McNorris watched with a clenched jaw and veiled eyes, putting up his most convincing mask of invulnerability. Despite his front it was still deeply stirring to see the girl there beyond the glass, staring down at a photo of a reflection of his face and weeping inconsolably over the man's death.
Fearless shut off the speaker as she drew her knees up to her chest and let out a bloodcurdling scream of the most honest and unadulterated grief a person could endure.
The sight of it…let alone the sound…set every hair on end.
She sobbed uncontrollably, her head in her hands as Stevens went to her side, talking to her quietly…offering his condolences…she was too broken in that moment to protest his hand on her back, the tissues he was offering, his words of understanding for the pain of her loss.
The officers were each lost in their own silent thoughts, memories of so many times before when they'd seen this type of grief cutting them to the bone.

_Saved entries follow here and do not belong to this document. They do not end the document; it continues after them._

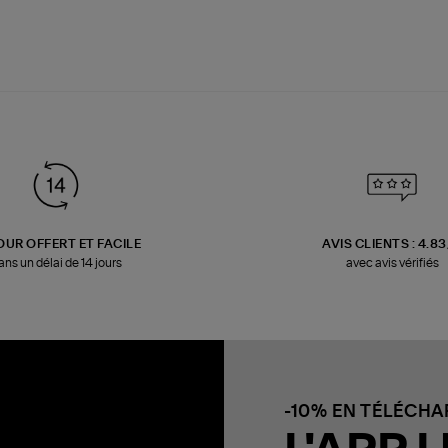
OUR OFFERT ET FACILE
AVIS CLIENTS : 4.8
ans un délai de 14 jours
avec avis vérifiés
-10% EN TÉLÉCH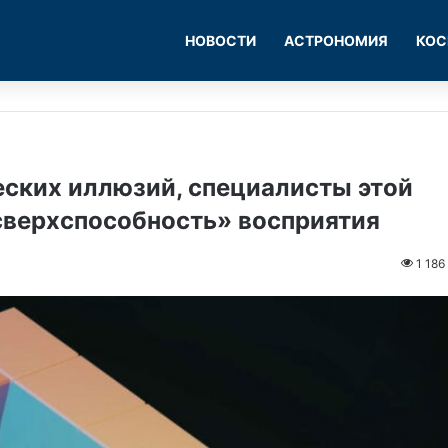
НОВОСТИ
АСТРОНОМИЯ
КОС
еских иллюзий, специалисты этой
верхспособность» восприятия
1 186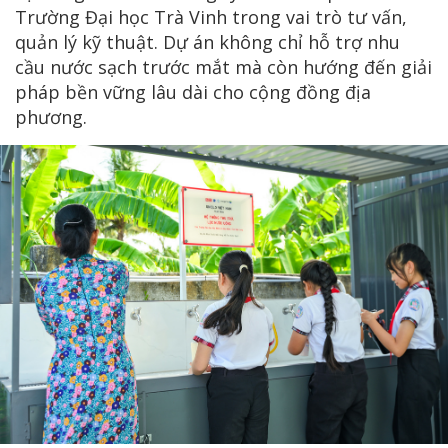
Trường Đại học Trà Vinh trong vai trò tư vấn,
quản lý kỹ thuật. Dự án không chỉ hỗ trợ nhu
cầu nước sạch trước mắt mà còn hướng đến giải
pháp bền vững lâu dài cho cộng đồng địa
phương.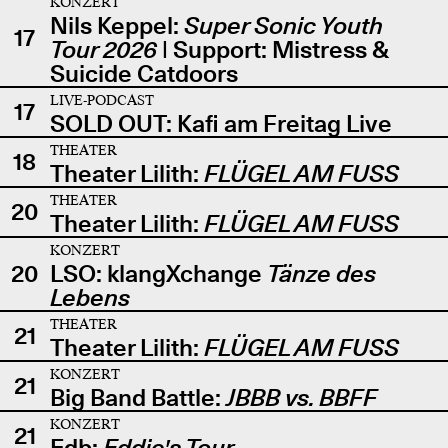
KONZERT
Nils Keppel:
Super Sonic Youth
17
Tour 2026
| Support: Mistress &
Suicide Catdoors
LIVE-PODCAST
17
SOLD OUT: Kafi am Freitag Live
THEATER
18
Theater Lilith:
FLÜGEL AM FUSS
THEATER
20
Theater Lilith:
FLÜGEL AM FUSS
KONZERT
20
LSO: klangXchange
Tänze des
Lebens
THEATER
21
Theater Lilith:
FLÜGEL AM FUSS
KONZERT
21
Big Band Battle:
JBBB vs. BBFF
KONZERT
21
Edb:
Eddie's Tour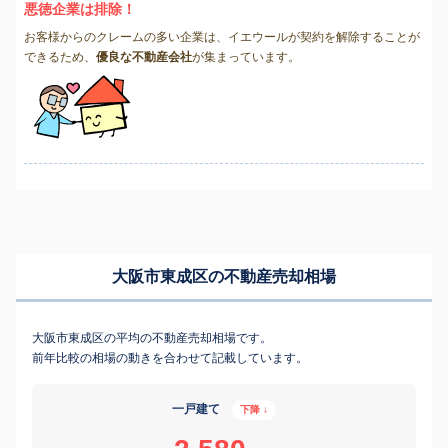
悪徳企業は排除！
お客様からのクレームの多い企業は、イエウールが契約を解除することが
できるため、
優良な不動産会社
が集まっています。
大阪市東成区の不動産売却相場
大阪市東成区の平均の不動産売却相場です。
前年比較の相場の動きを合わせて記載しています。
一戸建て
下降 ↓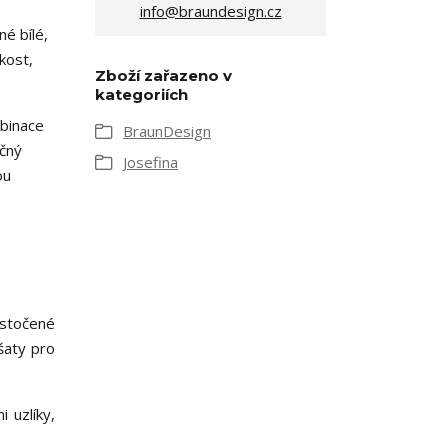
info@braundesign.cz
é bílé,
kost,
Zboží zařazeno v
kategoriích
mbinace
BraunDesign
ečný
Josefina
ou
 stočené
šaty pro
 uzlíky,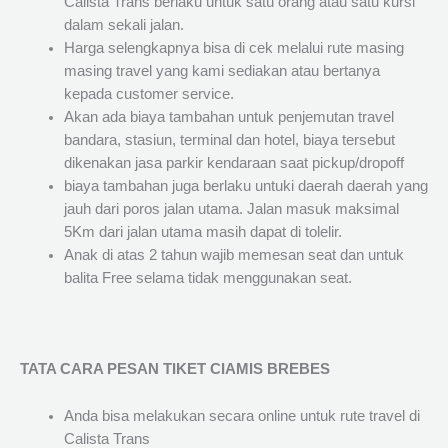
Calista Trans berlaku untuk satu orang atau satu kursi
dalam sekali jalan.
Harga selengkapnya bisa di cek melalui rute masing
masing travel yang kami sediakan atau bertanya
kepada customer service.
Akan ada biaya tambahan untuk penjemutan travel
bandara, stasiun, terminal dan hotel, biaya tersebut
dikenakan jasa parkir kendaraan saat pickup/dropoff
biaya tambahan juga berlaku untuki daerah daerah yang
jauh dari poros jalan utama. Jalan masuk maksimal
5Km dari jalan utama masih dapat di tolelir.
Anak di atas 2 tahun wajib memesan seat dan untuk
balita Free selama tidak menggunakan seat.
TATA CARA PESAN TIKET CIAMIS BREBES
Anda bisa melakukan secara online untuk rute travel di
Calista Trans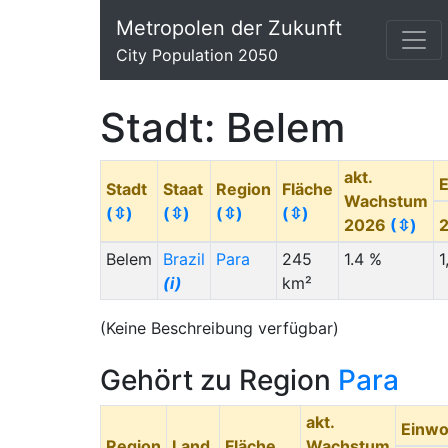
Metropolen der Zukunft
City Population 2050
Stadt: Belem
akt.
Stadt
Staat
Region
Fläche
Wachstum
(⇳)
(⇳)
(⇳)
(⇳)
2026
(⇳)
Belem
Brazil
Para
245
1.4 %
1
(i)
km²
(Keine Beschreibung verfügbar)
Gehört zu Region
Para
akt.
Einw
Region
Land
Fläche
Wachstum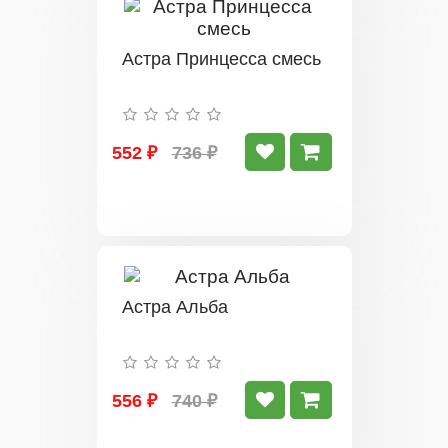
Астра Принцесса смесь
552 ₽
736 ₽
Астра Альба
556 ₽
740 ₽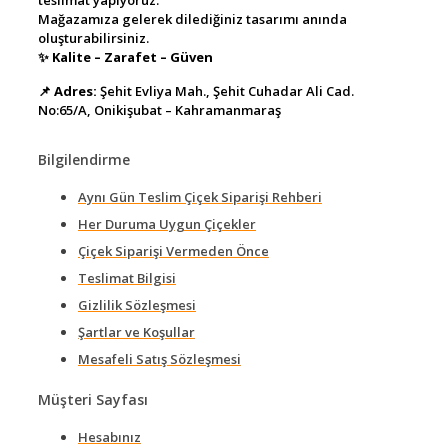
teslimat yapıyoruz.
Mağazamıza gelerek dilediğiniz tasarımı anında
oluşturabilirsiniz.
✨
Kalite – Zarafet – Güven
📌
Adres:
Şehit Evliya Mah., Şehit Cuhadar Ali Cad.
No:65/A, Onikişubat – Kahramanmaraş
Bilgilendirme
Aynı Gün Teslim Çiçek Siparişi Rehberi
Her Duruma Uygun Çiçekler
Çiçek Siparişi Vermeden Önce
Teslimat Bilgisi
Gizlilik Sözleşmesi
Şartlar ve Koşullar
Mesafeli Satış Sözleşmesi
Müşteri Sayfası
Hesabınız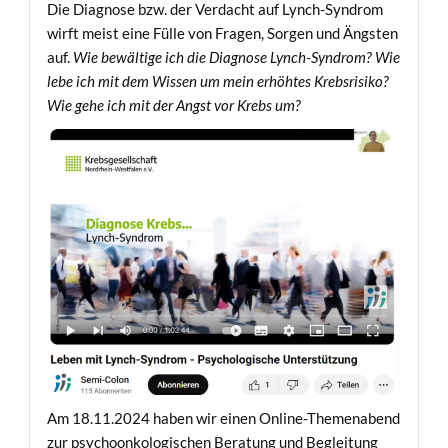
Die Diagnose bzw. der Verdacht auf Lynch-Syndrom
wirft meist eine Fülle von Fragen, Sorgen und Ängsten
auf.
Wie bewältige ich die Diagnose Lynch-Syndrom? Wie
lebe ich mit dem Wissen um mein erhöhtes Krebsrisiko?
Wie gehe ich mit der Angst vor Krebs um?
Am 18.11.2024 haben wir einen Online-Themenabend
zur psychoonkologischen Beratung und Begleitung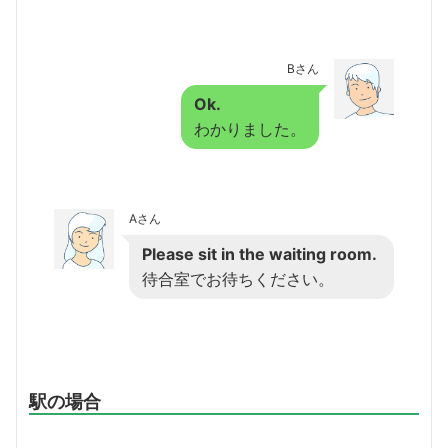
Bさん
Ok.
わかりました。
Aさん
Please sit in the waiting room.
待合室でお待ちください。
駅の場合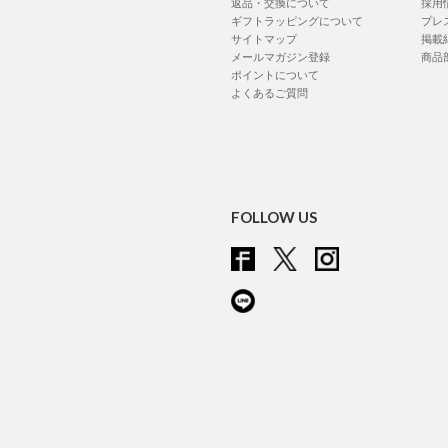
返品・交換について
採用
ギフトラッピングについて
プレ
サイトマップ
掲載
メールマガジン登録
商品
ポイントについて
よくあるご質問
FOLLOW US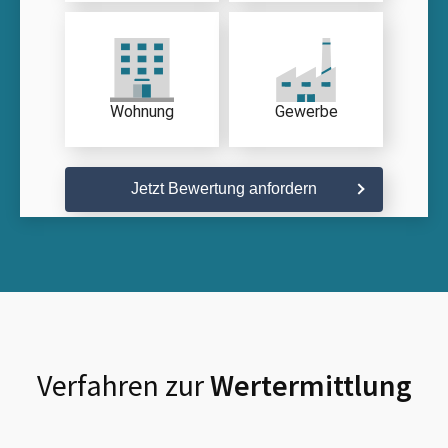
Wohnung
Gewerbe
Jetzt Bewertung anfordern
Verfahren zur
Wertermittlung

McNorris' cell phone rang and it actually startled him for a second before he recognized the sound. He cleared his throat as he crossed the room, making sure his voice wouldn't give a hint of the emotion that was constricting his chest before answering. "Yeah, go ahead….Okay, downstairs? Right…Have an officer escort her up to Interrogation Room 3…Thank you." He hung up and turned back to the others. "Mrs. Ortiz is here. We can get that translation now."
Everyone nodded distractedly; it was difficult to care about the case at hand in that moment.
McNorris actually found himself giving Hechler an appreciative smile when the officer drew the blinds, blocking out the sight of the grieving young woman beyond the glass…but he had a feeling he'd be seeing it in his mind for quite some time any way.